In Hereditary il regista è la minaccia ma sono i cliché ad uccidere
Se c’è un film recente che più di altri ha cambiato il proprio genere di riferimento, rendendo quasi impossibile riconoscerlo per i continui cambi di tono e di atmosfera, quello è sicuramente Kill List di Ben Weathley. Quella strana opera del 2011 cominciava infatti come un kammerspiel famigliare, assumendo i ritmi compassati tipici dei drammi da camera, proseguiva come un noir, seguendo (solo superficialmente) gli stilemi del genere investigativo, e terminava come un cupissimo horror con un finale di rara ferocia. Hereditary, il nuovo film di Ari Aster, sembra voler fare proprio quello che già faceva Kill List: comincia infatti mostrando la complicata situazione di una madre che deve farsi carico di una figlia con disturbi mentali, per introdurre il suo vero tema (quello delle possessioni demoniache e delle sette, proprio come il film di Weathley) solo successivamente.
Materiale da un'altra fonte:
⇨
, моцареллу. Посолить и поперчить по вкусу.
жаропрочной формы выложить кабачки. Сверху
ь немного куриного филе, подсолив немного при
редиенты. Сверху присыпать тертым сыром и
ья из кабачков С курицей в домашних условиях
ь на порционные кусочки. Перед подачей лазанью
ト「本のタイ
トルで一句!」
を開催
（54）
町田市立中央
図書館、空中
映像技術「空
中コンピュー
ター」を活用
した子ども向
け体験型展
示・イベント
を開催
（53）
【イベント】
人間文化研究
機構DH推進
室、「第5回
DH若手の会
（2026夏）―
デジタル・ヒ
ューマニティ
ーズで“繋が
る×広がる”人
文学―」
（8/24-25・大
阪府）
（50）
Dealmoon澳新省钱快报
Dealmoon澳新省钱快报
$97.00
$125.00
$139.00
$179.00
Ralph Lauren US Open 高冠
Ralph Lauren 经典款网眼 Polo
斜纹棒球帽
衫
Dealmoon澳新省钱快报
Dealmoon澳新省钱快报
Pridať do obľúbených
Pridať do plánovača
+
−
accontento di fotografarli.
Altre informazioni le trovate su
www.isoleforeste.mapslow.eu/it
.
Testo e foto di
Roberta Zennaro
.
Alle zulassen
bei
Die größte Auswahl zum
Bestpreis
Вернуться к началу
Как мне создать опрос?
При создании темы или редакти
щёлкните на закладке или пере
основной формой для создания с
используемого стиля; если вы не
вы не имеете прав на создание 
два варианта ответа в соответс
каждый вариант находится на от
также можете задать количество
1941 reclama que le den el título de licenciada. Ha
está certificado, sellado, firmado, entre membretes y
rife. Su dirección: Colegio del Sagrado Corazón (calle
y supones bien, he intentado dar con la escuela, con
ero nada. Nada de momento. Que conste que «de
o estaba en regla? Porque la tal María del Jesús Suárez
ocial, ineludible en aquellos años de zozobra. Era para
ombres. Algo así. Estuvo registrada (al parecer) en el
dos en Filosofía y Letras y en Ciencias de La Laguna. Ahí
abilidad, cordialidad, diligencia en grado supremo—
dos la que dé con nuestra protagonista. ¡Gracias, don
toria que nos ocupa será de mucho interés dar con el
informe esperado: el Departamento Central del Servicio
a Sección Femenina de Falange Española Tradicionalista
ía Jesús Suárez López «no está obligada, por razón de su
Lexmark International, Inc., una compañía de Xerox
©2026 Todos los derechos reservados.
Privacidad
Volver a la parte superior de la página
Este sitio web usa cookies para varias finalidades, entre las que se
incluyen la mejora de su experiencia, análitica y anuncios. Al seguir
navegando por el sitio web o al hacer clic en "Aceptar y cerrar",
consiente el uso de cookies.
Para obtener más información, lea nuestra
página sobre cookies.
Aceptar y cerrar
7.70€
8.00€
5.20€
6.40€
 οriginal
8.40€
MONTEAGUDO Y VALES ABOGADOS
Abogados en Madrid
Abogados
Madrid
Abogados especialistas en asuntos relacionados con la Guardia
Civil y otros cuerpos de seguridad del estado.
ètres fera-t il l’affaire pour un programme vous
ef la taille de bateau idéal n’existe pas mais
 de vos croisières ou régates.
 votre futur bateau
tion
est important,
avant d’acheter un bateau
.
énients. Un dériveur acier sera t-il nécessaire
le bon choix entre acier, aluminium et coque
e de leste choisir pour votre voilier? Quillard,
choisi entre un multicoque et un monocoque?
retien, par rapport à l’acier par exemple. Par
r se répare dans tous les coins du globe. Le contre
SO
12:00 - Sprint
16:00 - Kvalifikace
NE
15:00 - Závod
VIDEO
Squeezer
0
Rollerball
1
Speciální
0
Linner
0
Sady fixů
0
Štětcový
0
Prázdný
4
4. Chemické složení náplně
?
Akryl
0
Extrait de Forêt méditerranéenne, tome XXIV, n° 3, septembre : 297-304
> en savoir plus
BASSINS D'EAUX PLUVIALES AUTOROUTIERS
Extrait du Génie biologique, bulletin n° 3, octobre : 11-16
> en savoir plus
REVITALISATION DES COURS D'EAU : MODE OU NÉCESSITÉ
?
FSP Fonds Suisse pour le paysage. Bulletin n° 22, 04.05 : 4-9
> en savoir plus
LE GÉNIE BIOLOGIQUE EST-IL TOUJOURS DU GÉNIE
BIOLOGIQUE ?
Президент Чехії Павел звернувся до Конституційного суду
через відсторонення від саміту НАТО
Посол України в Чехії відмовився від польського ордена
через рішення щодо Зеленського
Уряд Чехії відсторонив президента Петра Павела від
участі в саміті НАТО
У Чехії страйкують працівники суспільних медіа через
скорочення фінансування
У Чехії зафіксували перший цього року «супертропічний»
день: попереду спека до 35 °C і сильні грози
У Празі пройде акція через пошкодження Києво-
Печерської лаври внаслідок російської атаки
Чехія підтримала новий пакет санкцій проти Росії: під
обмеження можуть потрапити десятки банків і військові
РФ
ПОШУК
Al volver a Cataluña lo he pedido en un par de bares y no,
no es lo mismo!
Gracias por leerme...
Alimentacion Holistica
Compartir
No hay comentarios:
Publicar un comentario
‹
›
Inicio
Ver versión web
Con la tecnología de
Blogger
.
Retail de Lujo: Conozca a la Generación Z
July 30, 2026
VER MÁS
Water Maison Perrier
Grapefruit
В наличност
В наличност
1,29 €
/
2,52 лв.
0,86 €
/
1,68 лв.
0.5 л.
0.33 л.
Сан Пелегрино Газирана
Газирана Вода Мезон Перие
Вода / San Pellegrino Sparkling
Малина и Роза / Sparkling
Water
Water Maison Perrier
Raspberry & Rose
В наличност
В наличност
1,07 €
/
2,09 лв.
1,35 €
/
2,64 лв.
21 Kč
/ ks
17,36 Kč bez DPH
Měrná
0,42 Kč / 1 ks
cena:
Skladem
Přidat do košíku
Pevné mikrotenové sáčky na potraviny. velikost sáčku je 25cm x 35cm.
Il grande merito di Aster sta sicuramente nel voler proporre un tipo di cinema horror che non vuole tanto far paura per quello che racconta, ma per il modo che sceglie nel farlo, ovvero attraverso i movimenti di macchina, gli stacchi di montaggio e le soluzioni visive più o meno ardite che utilizza per mostrare una minaccia che incombe in ogni momento sui protagonisti. Minaccia che sembra essere rappresentata proprio dal regista stesso e non dai demoni di cui parla la trama, perché Aster sembra godere del male che infligge ai propri personaggi ed è la sua totale mancanza di compassione verso la loro sorte il vero elemento su cui sembra fondarsi questo film che in alcuni momenti (specialmente quello da cui poi prenderà il via la storia) riesce a stupire per la spietatezza delle sue trovate.
Eppure se l’obiettivo di Aster vorrebbe essere quello di destabilizzare il proprio pubblico, togliendo allo spettatore qualsiasi punto di riferimento, nel suo film ogni snodo fondamentale per la narrazione viene ricondotto ad immagini e situazioni facilmente riconoscibili perché legate a modelli cinematografici che il regista statunitense non cerca di superare o di rielaborare (come invece faceva Weathley) ma si limita a riproporre con un gusto estetico differente.
Dalla prima formidabile inquadratura, quando la macchina da presa si avvicina ad una casa in miniatura fino ad inquadrarne una stanza, nella quale poi entrerà uno dei personaggi, è chiaro come Hereditary abbia dei riferimenti stilistici per nulla banali. Ma questa sofisticazione nella messa in scena non sembra essere sufficiente a dare al film una forma convincente nella quale far convergere in maniera coerente i numerosi elementi orrorifici (spesso provenienti da luoghi cinematografici molto distanti fra loro) che accumula nel corso della sua durata. Sarebbe facile citare Polanski, ma della imperscrutabile ed allucinata ambiguità del regista polacco Aster raccoglie ben poco, decidendo di mostrare ad un certo punto quell’oggetto del mistero che invece Polanski non svela mai.
Così i personaggi di Hereditary sembrano essere minacciati dal regista che li dirige, che per loro cerca sempre il destino più doloroso e crudele, ma alla fine ciò che veramente finirà per ucciderli sarà il carico di situazioni già viste nelle quali cadranno inevitabilmente vittime.